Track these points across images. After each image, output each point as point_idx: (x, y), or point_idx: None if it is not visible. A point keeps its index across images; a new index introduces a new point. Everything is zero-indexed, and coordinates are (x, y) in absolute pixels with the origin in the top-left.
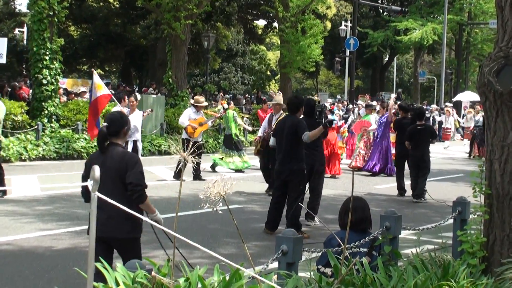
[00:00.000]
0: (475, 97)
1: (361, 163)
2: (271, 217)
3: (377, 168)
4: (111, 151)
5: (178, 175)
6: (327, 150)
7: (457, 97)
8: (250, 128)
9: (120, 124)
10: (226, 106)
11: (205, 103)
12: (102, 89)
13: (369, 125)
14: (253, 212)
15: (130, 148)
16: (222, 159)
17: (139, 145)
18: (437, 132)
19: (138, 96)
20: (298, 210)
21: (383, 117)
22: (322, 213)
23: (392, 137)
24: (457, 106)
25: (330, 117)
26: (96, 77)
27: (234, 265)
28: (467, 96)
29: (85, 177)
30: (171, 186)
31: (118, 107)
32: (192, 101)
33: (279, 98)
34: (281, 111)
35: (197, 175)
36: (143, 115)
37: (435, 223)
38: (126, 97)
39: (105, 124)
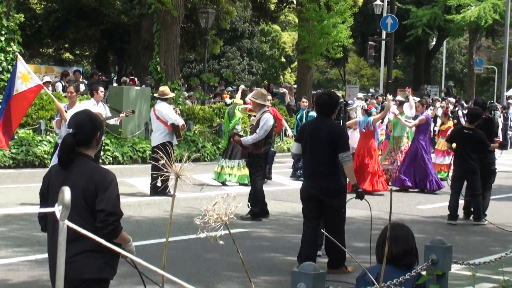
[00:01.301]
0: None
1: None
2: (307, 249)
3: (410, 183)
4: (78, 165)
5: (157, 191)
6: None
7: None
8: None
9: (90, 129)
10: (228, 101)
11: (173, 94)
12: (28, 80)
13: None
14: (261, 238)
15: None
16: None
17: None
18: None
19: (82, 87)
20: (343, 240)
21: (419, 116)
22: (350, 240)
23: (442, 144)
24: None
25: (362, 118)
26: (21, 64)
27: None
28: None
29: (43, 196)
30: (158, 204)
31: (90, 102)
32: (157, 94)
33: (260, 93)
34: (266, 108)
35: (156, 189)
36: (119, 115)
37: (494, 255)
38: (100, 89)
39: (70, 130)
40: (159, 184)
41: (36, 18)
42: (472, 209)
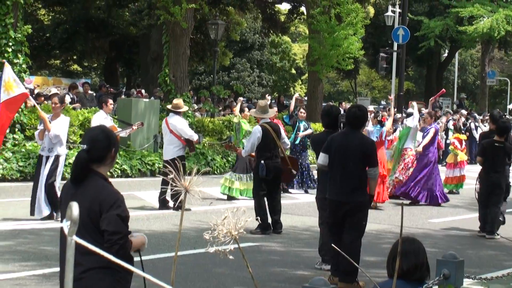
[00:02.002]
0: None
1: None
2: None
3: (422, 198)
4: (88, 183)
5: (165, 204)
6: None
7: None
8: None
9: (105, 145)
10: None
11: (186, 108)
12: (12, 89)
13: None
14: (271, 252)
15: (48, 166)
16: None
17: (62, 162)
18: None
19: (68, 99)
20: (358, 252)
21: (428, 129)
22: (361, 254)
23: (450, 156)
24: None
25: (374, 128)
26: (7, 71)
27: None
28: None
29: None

WHAT NEEDS TO BE DONE: Without the pictures, repeat the entries above line by line, from the first through the one that contains "15: (130, 148)", both ends included.

COMPLETED EXERCISE:
Track these points across images. After each image, output each point as point_idx: (x, y), or point_idx: None if it is not visible. A point keeps its index across images; a new index introduces a new point. Everything is zero-indexed, and coordinates are (x, y) in absolute pixels with the origin in the top-left.
[00:00.000]
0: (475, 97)
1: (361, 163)
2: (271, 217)
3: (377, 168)
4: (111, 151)
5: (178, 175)
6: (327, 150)
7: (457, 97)
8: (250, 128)
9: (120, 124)
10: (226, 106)
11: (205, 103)
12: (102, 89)
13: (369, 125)
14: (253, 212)
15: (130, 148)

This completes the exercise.